Cost center is one of the responsibility centers in responsibility accounting. A responsibility center responsible only for the cost of a product or service. Cost centers have cost decision-making power over the activities they perform. Because it is not responsible for the sales of products or services, its performance has nothing to do with sales revenue or profits. The goal of the cost center is to achieve a given output with the lowest cost; or to increase the output under the premise of the budget. [1]

Cost Center

Cost center is one of the responsibility centers in responsibility accounting. A responsibility center responsible only for the cost of a product or service. Cost centers have cost decision-making power over the activities they perform. Because it is not responsible for the sales of products or services, its performance has nothing to do with sales revenue or profits. The goal of the cost center is to achieve a given output with the lowest cost; or to increase the output under the premise of the budget. [1]

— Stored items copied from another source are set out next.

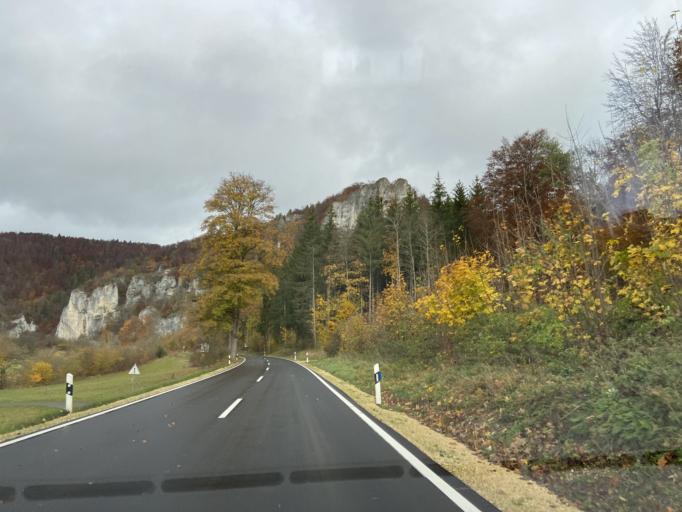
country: DE
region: Baden-Wuerttemberg
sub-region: Tuebingen Region
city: Stetten am Kalten Markt
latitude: 48.0885
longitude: 9.1084
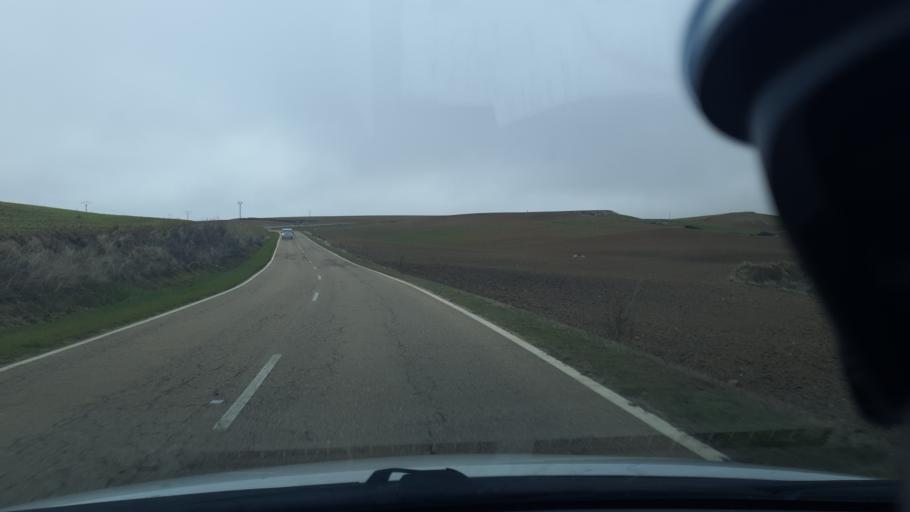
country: ES
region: Castille and Leon
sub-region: Provincia de Segovia
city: Hontanares de Eresma
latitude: 40.9890
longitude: -4.1998
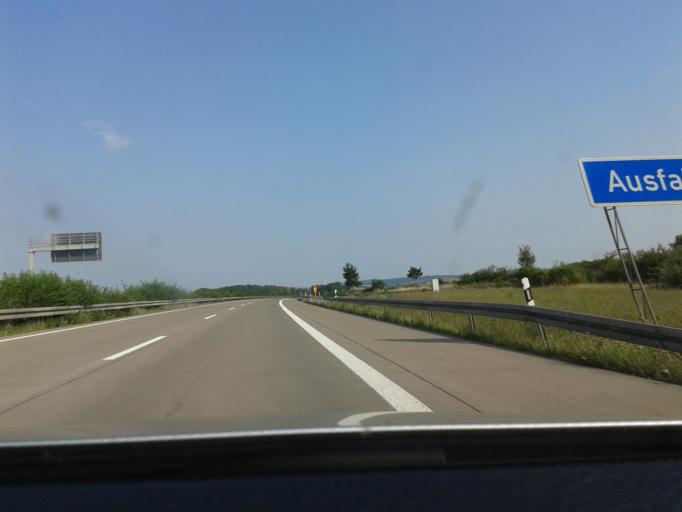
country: DE
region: Thuringia
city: Nordhausen
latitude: 51.4873
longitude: 10.7495
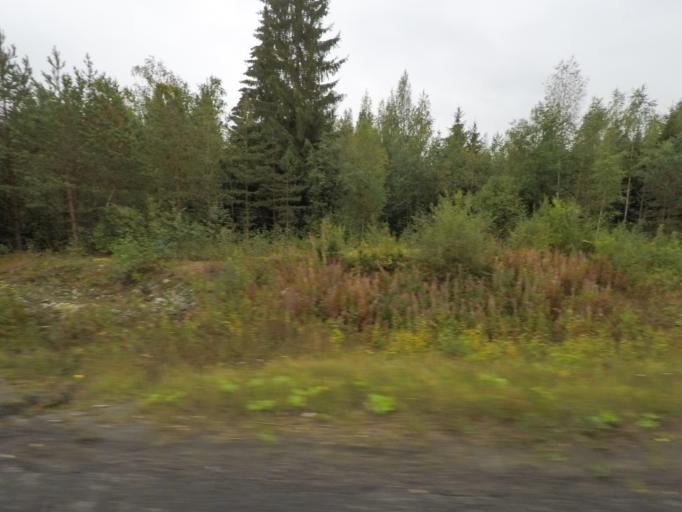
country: FI
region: Southern Savonia
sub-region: Mikkeli
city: Mikkeli
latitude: 61.7049
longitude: 27.3345
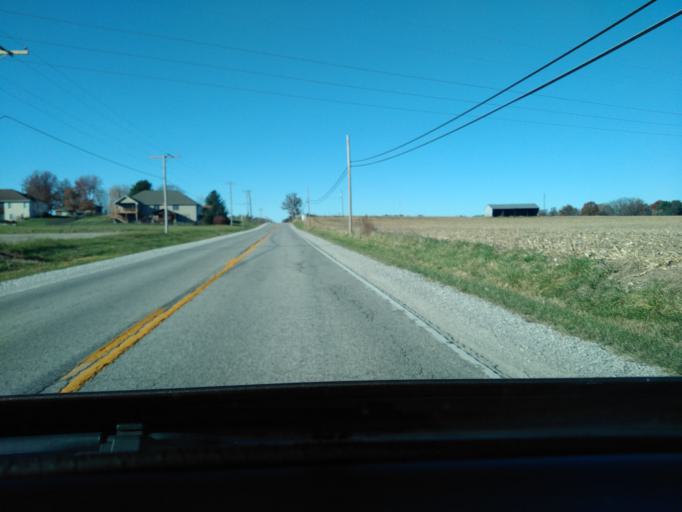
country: US
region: Illinois
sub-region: Bond County
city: Greenville
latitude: 38.9020
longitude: -89.3842
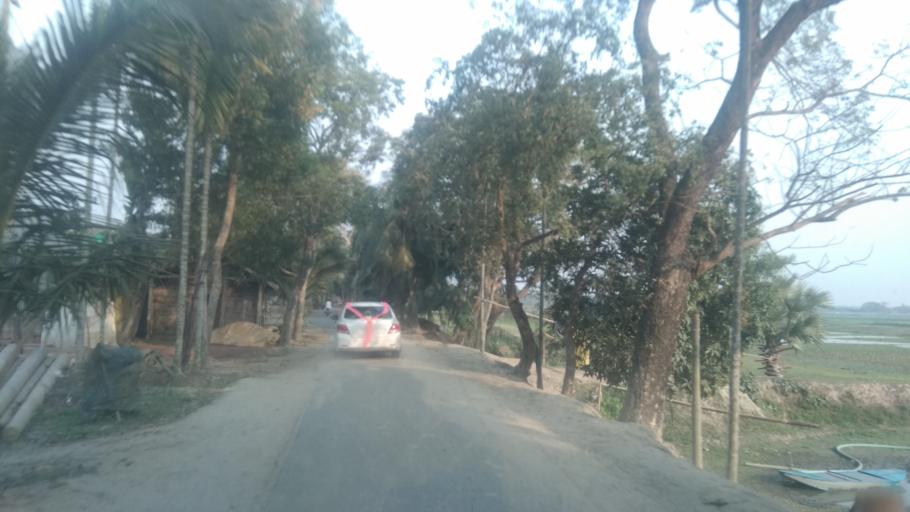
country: BD
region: Dhaka
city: Netrakona
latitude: 24.7757
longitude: 90.6038
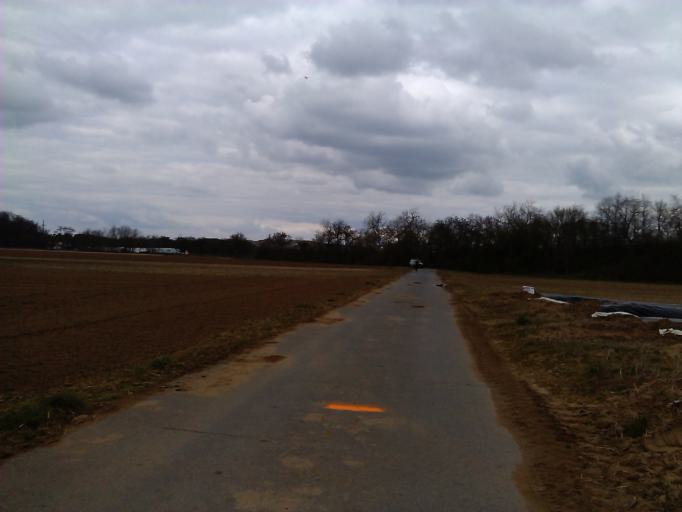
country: DE
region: Hesse
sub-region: Regierungsbezirk Darmstadt
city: Buttelborn
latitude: 49.8885
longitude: 8.5489
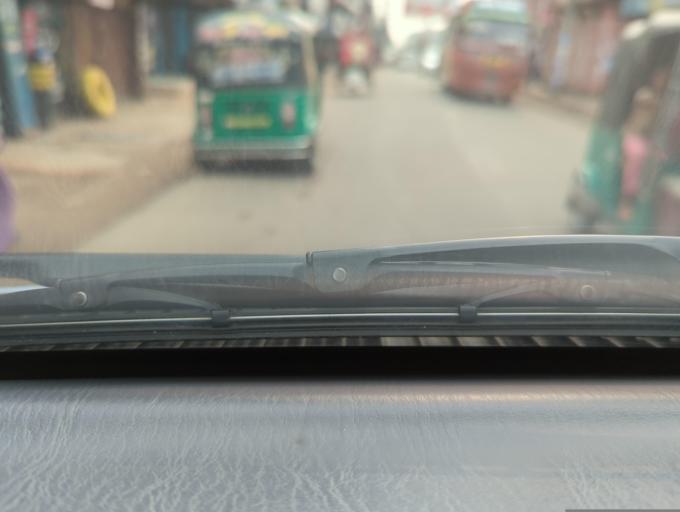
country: BD
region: Sylhet
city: Maulavi Bazar
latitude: 24.4846
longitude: 91.7656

The cost center is the center that assumes control and assessment responsibility for costs and expenses, and collects and allocates expenses and controls costs.
In the organizational structure, each department (the third-level structure of the organization) is linked to one or several cost centers. In the transaction, you can put different
A cost center is a unit whose owners are responsible only for its costs. A responsibility center that is only responsible for costs or expenses. Cost centers have the most scope
Can be divided into different classification methods
1. Basic cost center and compound cost center.
The former has no subordinate cost centers. For example, a section is a cost center, and the latter has several subordinate cost centers. Basic cost center
The cost center has only cost
In the daily logistics operation process, various
The evaluation index of the cost center includes two indicators: the cost (expense) change amount and the cost (expense) change rate.
Cost (expense) change amount = actual liability cost (expense)-budget liability cost (expense)
Cost (expense) change rate = cost (expense) change amount / budget liability cost (expense) × 100%
In every mature
The relationship between management accounting and financial accounting in the R3 system and various business related to expenses processed in management accounting, the main contents are: establishing and maintaining various master data, expense plans and budgets, expense allocation and allocation, expense adjustment, The processing of internal orders, the query of expense reports, etc. In this course, everyone should focus on the planning and budgeting of expenses, the allocation and allocation of expenses, and the query of reports. Financial accounting (FI) is directed at external information needs, such as tax authorities, financial institutions, etc. According to FI, different balance sheets can be prepared to meet external caliber information needs, while control (CO) is used internally by the organization Management is to meet the information needs of management decisions by determining the true costs and actual conditions within the organization. Financial accounting (FI) strictly follows the legal system and bookkeeping rules and is used by external personnel. Control (CO) can flexibly and flexibly adjust external accounts according to the needs of internal management and be used by internal personnel.